CUA’s computer vision modality works by capturing and storing screenshots, which it uses to perform chain-of-thought “reasoning” to perform the requested task. Those familiar with the controversy surrounding Microsoft’s screen capturing Recall feature in the latest version of Windows may have some concerns about how OpenAI handles screenshot data.
The Register inquired to OpenAI seeking clarification, and we’ve not heard back. The biz says disabling the “Improve the model for everyone” in ChatGPT settings – on by default – will prevent data in Operator from being used to train its models.
We know bad actors may try to misuse this technology
As mentioned above, users of Operator enter the task as a text prompt and the AI agent is expected to attempt to accomplish that task, breaking it down into a series of steps and awaiting user intervention when the user is required to log in, provide payment details or solve CAPTCHAs – something current computer vision models can do quite effectively, if allowed.
“We know bad actors may try to misuse this technology,” OpenAI said. “That’s why we’ve designed Operator to refuse harmful requests and block disallowed content. Our moderation systems can issue warnings or even revoke access for repeated violations, and we’ve integrated additional review processes to detect and address misuse.”

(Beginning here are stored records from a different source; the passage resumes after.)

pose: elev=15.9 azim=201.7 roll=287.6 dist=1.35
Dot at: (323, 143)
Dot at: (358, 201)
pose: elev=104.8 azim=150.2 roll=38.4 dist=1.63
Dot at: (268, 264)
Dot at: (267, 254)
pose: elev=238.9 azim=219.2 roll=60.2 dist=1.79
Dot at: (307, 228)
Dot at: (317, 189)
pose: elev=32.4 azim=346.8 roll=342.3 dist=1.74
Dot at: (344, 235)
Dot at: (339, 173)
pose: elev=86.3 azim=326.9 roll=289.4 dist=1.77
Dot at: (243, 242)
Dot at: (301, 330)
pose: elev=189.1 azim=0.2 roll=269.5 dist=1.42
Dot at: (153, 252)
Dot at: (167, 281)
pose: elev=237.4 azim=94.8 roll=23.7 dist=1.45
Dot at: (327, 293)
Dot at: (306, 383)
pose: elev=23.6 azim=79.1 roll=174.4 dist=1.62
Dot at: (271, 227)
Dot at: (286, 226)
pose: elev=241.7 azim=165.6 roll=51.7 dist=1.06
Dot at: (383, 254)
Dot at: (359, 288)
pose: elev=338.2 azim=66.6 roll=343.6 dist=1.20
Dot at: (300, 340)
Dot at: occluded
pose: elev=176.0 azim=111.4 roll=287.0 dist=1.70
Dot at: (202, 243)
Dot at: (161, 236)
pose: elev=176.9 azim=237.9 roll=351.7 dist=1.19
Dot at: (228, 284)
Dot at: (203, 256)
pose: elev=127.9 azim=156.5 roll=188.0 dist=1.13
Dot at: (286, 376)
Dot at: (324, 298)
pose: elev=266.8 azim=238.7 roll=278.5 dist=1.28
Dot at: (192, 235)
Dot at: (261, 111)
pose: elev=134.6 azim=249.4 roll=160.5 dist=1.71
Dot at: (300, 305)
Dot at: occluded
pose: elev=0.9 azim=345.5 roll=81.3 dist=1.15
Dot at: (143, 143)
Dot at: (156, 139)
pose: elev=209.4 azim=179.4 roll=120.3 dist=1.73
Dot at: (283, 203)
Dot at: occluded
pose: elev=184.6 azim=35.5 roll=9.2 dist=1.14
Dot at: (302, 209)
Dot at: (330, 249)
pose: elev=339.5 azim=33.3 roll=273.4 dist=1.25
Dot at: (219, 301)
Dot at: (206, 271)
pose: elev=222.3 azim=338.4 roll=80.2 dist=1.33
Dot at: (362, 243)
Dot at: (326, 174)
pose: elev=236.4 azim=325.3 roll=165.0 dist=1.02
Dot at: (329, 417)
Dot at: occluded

According to the ChatGPT maker, Operator has been designed to defend against adversarial websites that might try to lead the AI agent astray through hidden prompts, malicious code, or phishing attempts. The AI agent supposedly has been designed to detect and ignore prompt injection attacks. And it’s said to operate under the supervision of a “monitor model” that watches for dubious behavior, augmented by anomaly detection processes involving human review and automated processes.
Nonetheless, OpenAI acknowledges, “no system is flawless and this is still a research preview.”
Operator arrives amid what AI industry leaders have heralded as “the agentic era,” a time when generative AI models apply multimodal text, audio, and vision capabilities to interact with other computing systems in order to tackle multi-step tasks that require some form of reasoning and progress assessment.
While AI agents may sound promising in theory, they’ve been something of a letdown in practice – possibly because every step in a complex task adds another opportunity for failure. A recent evaluation of AI code helper Devin, for example, suggests further work will need to be done to make these systems reliable. ®
In other AI news…
- US President Donald Trump has made an executive order calling for the development of AI systems “free from ideological bias or engineered social agendas,” and undoing Biden-era policies that “act as barriers” to progress.
- Anthropic has added a Citations feature to its Claude API. “Claude can now provide detailed references to the exact sentences and passages it uses to generate responses, leading to more verifiable, trustworthy outputs,” the lab, a rival to OpenAI, announced.